* _Brief 1_: In the bear 317 article, how was the mother bear killed?
* _Brief 2_: Return the section of the bear 317 article from "A mother bear" to "too friendly world.", copied word for word.

* _Text excerpt_:
===
A mother bear was tragically and unnecessarily killed in Boulder, Colorado on Thursday October 8. The original headline for this very sad story read, "Boulder bear No. 317 euthanized; 2 cubs also captured," but it was later cleaned up and corrected to read "Boulder bear No. 317 killed; 2 cubs also captured." Of course, this mother bear was not euthanized, she was killed by a single gunshot to the neck and it was not a mercy killing of any sort. Indeed, some might say she was murdered. Bear 317's sad story is related to that of the killing of Blaze, a grizzly bear mother in Yellowstone Park last month, and brought visions not only of the killing but young bears left alone in a not too friendly world.
Readers of Psychology Today and many others should be, and indeed are, deeply concerned about how humans resolve human-animal conflicts. There are many issues that are directly related to how we view ourselves and nonhuman animals (animals) and act when there are inevitable conflicts of interest. Killing bear 317 should make us all think about who we are and who they are, and why the killing continues when it really doesn't have to.
Anthrozoology, words, and actions: It sucks, is it fair?
Anthrozoology is the study of human-animal relationships and killing this magnificent bear and leaving her children motherless raises all sorts of challenges and shows major contradictions between words and actions. First, of course, bear 317 wound up in city limits because humans relentlessly encrouched on her home. We've seriously compressed her and numerous other animals' habitat and when they wind up in town, food is readily available because people leave garbage outside, don't use bear-proof containers, and regrettably get away with it.
===
* _Study material_:
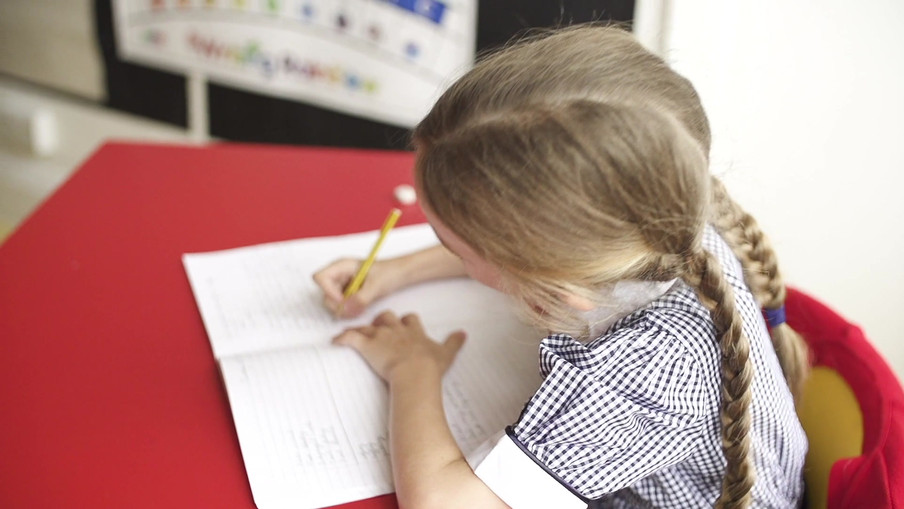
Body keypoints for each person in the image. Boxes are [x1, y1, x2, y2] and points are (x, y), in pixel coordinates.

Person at [313, 24, 809, 509]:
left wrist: (411, 369)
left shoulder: (651, 370)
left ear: (550, 284)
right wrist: (396, 272)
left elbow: (445, 503)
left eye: (453, 245)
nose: (444, 251)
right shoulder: (658, 213)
===
* _Exercise response 1_: By a single gunshot to the neck.

* _Exercise response 2_:
A mother bear was tragically and unnecessarily killed in Boulder, Colorado on Thursday October 8. The original headline for this very sad story read, "Boulder bear No. 317 euthanized; 2 cubs also captured," but it was later cleaned up and corrected to read "Boulder bear No. 317 killed; 2 cubs also captured." Of course, this mother bear was not euthanized, she was killed by a single gunshot to the neck and it was not a mercy killing of any sort. Indeed, some might say she was murdered. Bear 317's sad story is related to that of the killing of Blaze, a grizzly bear mother in Yellowstone Park last month, and brought visions not only of the killing but young bears left alone in a not too friendly world.